**Exercise objective**
Render the records from their first line through the line containing "order: Polyporales", both ends included, as a JSON list of strings with one string per line and blank lines left out. Stop at that line.

**Information shown**
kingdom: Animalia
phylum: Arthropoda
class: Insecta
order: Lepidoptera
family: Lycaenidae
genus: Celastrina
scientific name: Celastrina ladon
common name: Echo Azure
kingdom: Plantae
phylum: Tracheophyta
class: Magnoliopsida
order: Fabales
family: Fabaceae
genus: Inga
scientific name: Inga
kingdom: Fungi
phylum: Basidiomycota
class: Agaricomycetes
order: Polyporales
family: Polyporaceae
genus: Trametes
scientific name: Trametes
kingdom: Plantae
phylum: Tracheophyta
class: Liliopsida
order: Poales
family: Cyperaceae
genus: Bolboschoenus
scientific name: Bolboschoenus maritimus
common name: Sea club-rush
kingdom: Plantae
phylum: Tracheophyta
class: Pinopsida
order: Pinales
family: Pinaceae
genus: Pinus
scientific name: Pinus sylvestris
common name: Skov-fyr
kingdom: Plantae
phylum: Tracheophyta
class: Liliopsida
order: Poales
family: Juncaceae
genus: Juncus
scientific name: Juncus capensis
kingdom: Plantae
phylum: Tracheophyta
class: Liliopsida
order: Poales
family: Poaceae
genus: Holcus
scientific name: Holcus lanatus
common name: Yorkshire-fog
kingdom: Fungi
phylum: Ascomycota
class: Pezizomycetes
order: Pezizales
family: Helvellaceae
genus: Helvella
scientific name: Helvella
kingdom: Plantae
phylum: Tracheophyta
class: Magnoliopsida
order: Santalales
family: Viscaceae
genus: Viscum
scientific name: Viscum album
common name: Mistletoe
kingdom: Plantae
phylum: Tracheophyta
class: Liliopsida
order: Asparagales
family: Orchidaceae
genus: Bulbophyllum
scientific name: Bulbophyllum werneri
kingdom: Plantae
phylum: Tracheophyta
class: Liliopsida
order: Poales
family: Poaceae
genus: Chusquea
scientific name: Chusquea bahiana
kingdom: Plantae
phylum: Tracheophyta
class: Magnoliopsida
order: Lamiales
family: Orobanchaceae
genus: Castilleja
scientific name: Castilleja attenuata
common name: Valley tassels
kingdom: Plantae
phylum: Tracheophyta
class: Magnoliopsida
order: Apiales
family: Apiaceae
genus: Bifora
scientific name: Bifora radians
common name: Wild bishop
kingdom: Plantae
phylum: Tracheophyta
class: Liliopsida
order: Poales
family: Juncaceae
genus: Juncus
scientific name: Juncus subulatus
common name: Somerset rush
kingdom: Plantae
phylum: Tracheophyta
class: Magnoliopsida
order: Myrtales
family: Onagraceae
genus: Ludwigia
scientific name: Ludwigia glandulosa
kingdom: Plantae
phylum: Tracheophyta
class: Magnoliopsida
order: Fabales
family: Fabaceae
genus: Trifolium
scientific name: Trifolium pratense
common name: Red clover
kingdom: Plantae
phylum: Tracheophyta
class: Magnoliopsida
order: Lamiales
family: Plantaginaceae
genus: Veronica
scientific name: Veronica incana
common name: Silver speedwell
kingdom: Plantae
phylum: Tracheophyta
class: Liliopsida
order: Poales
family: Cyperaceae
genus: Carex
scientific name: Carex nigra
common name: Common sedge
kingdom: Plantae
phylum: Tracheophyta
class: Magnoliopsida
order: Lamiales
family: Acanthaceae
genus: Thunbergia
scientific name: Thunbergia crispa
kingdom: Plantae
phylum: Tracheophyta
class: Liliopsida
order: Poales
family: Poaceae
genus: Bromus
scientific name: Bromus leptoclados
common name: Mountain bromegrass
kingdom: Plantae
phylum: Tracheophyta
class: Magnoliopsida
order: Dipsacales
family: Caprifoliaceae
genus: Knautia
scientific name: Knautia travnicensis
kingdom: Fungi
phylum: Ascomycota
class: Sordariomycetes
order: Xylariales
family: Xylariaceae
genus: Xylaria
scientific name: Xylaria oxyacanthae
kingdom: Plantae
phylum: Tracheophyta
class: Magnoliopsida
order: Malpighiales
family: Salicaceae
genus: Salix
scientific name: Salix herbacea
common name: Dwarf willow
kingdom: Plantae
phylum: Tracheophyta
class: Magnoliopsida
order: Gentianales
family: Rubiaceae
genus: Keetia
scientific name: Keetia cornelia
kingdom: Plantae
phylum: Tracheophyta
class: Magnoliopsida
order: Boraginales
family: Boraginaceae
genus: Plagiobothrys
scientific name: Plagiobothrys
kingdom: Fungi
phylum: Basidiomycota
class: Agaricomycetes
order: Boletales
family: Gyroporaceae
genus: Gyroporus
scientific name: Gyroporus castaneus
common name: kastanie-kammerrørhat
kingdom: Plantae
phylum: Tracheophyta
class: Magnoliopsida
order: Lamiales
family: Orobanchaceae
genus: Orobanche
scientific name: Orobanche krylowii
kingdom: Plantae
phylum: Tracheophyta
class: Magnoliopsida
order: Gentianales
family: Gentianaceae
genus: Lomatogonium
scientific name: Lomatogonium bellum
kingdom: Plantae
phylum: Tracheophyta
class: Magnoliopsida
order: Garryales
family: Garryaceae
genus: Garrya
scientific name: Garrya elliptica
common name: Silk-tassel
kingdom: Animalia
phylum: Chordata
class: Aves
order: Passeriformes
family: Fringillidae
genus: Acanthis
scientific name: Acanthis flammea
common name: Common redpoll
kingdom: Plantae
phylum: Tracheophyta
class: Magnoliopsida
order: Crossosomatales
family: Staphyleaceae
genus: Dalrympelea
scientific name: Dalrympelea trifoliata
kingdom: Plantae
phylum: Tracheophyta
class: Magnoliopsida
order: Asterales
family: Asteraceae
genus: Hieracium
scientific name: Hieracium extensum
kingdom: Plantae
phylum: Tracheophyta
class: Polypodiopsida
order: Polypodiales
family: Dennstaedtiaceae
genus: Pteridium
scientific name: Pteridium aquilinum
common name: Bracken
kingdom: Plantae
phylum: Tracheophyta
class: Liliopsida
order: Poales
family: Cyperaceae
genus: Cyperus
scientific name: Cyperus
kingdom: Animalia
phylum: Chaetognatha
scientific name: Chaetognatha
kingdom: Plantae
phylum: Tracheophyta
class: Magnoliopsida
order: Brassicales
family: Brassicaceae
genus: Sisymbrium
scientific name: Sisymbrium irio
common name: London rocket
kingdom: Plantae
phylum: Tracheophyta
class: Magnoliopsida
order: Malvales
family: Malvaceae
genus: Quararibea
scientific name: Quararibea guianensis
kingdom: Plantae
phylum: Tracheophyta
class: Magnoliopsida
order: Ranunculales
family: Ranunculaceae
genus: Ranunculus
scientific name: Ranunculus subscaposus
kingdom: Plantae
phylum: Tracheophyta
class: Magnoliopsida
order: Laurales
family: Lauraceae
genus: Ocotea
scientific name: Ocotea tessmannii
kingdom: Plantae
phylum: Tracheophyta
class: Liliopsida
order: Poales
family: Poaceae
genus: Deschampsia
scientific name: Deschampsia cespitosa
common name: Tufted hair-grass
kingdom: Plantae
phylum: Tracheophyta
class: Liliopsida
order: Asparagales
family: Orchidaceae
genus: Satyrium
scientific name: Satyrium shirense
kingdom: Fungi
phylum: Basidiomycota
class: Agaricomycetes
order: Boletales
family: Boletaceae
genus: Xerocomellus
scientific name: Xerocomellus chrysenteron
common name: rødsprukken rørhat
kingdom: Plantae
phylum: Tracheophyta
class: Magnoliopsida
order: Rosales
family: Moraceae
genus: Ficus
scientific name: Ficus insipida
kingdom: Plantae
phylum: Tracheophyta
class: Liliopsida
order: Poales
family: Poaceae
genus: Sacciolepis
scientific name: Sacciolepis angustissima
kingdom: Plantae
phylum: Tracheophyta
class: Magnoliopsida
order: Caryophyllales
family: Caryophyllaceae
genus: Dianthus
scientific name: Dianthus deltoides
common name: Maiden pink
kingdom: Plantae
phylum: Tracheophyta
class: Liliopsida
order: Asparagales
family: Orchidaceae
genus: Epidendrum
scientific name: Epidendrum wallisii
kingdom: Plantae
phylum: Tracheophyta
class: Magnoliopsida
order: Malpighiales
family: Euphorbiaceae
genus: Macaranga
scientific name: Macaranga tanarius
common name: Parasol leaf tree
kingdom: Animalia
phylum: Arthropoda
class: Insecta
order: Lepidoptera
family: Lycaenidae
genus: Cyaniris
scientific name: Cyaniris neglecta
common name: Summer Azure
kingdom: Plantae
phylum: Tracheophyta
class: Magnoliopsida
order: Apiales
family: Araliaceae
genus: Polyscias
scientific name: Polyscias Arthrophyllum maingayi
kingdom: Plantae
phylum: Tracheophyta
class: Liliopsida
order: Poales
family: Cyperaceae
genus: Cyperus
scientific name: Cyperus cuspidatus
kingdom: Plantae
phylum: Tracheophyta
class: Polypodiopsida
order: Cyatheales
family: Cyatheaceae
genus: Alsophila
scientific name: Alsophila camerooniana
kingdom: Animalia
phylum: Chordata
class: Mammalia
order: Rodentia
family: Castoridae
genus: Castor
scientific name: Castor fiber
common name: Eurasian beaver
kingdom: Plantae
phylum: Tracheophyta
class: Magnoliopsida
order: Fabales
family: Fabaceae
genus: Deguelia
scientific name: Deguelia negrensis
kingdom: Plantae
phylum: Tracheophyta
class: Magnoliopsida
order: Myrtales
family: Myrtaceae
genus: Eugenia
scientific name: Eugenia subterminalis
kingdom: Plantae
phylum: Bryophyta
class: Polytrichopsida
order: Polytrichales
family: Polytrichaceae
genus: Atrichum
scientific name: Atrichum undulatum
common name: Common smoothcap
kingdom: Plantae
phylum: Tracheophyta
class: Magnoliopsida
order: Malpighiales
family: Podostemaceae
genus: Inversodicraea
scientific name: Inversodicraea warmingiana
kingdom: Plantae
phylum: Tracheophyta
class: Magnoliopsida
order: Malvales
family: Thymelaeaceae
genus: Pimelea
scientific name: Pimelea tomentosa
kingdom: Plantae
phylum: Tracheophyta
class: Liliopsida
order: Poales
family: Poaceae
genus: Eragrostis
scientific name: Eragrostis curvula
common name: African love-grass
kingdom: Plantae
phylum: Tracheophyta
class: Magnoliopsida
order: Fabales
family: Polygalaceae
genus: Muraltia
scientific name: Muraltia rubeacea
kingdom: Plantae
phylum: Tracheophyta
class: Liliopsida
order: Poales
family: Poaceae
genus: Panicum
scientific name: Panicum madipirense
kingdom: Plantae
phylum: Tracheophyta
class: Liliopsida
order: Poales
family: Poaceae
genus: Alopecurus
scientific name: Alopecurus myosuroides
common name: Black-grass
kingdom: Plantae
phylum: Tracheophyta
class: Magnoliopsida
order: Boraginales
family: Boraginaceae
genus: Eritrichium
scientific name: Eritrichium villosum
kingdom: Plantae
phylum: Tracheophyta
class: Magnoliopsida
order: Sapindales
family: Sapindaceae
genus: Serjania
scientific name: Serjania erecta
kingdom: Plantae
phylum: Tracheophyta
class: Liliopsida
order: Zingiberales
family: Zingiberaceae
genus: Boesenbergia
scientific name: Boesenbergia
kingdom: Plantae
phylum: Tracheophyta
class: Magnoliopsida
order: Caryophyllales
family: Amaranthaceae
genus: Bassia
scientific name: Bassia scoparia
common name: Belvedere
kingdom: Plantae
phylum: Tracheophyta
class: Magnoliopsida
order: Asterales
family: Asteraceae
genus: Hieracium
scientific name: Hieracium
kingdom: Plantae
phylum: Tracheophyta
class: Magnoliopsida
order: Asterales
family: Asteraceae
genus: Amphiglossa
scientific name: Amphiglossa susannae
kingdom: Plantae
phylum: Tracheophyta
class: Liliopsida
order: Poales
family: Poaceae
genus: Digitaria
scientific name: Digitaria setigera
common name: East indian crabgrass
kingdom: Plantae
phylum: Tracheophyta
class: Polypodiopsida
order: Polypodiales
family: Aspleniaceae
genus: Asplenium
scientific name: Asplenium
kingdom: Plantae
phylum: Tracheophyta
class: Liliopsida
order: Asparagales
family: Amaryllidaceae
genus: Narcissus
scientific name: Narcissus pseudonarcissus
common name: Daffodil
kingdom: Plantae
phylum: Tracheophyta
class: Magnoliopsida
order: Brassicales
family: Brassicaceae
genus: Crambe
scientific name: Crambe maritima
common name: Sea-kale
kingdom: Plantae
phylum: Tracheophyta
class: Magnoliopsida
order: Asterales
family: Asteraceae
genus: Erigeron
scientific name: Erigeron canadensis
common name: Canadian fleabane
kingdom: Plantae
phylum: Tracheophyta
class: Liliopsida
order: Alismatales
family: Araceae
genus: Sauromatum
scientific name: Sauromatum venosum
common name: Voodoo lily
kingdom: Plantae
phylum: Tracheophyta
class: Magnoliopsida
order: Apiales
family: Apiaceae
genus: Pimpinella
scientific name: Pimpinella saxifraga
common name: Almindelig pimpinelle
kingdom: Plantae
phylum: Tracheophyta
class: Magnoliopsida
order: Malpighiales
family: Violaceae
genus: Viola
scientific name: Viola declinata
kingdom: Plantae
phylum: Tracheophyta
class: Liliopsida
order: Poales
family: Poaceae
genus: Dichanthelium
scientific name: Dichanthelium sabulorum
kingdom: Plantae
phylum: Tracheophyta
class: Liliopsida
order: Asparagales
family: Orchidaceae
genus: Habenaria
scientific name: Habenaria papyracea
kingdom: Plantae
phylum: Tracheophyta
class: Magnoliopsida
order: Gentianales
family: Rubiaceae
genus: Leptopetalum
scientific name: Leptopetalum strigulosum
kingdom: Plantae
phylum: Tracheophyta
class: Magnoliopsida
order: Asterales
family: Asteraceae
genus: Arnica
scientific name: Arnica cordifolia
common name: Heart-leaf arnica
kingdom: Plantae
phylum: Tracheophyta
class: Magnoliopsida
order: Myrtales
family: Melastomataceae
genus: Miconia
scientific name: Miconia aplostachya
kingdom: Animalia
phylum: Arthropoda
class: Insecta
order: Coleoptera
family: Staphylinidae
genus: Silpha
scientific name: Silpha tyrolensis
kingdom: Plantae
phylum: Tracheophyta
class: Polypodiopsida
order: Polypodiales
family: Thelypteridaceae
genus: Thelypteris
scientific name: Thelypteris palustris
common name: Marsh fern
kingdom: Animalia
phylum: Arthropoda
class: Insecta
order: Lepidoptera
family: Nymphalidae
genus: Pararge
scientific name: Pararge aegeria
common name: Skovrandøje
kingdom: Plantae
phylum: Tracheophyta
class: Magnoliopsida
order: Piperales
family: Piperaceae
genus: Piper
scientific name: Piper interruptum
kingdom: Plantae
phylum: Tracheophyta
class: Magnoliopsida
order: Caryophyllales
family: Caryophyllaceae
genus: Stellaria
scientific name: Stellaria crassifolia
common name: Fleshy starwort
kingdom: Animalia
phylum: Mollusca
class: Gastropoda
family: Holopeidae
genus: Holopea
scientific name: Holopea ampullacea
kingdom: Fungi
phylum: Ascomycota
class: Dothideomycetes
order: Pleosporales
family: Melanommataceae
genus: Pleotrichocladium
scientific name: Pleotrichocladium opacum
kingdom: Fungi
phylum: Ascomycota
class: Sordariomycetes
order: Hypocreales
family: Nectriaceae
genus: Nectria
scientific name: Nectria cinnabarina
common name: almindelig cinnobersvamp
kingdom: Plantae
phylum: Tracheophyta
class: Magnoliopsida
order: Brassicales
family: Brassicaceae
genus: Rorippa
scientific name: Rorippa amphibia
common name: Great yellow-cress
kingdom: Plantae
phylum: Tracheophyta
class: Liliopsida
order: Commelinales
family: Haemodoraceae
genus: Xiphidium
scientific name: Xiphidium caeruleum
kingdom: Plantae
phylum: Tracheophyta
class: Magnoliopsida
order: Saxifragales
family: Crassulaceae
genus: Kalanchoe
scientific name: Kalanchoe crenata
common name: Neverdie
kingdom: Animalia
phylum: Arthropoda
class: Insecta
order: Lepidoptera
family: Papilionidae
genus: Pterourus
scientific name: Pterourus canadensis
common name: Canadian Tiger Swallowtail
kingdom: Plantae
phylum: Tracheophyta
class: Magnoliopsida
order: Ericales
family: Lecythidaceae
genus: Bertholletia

**Output for this exercise**
[
  "kingdom: Animalia",
  "phylum: Arthropoda",
  "class: Insecta",
  "order: Lepidoptera",
  "family: Lycaenidae",
  "genus: Celastrina",
  "scientific name: Celastrina ladon",
  "common name: Echo Azure",
  "kingdom: Plantae",
  "phylum: Tracheophyta",
  "class: Magnoliopsida",
  "order: Fabales",
  "family: Fabaceae",
  "genus: Inga",
  "scientific name: Inga",
  "kingdom: Fungi",
  "phylum: Basidiomycota",
  "class: Agaricomycetes",
  "order: Polyporales"
]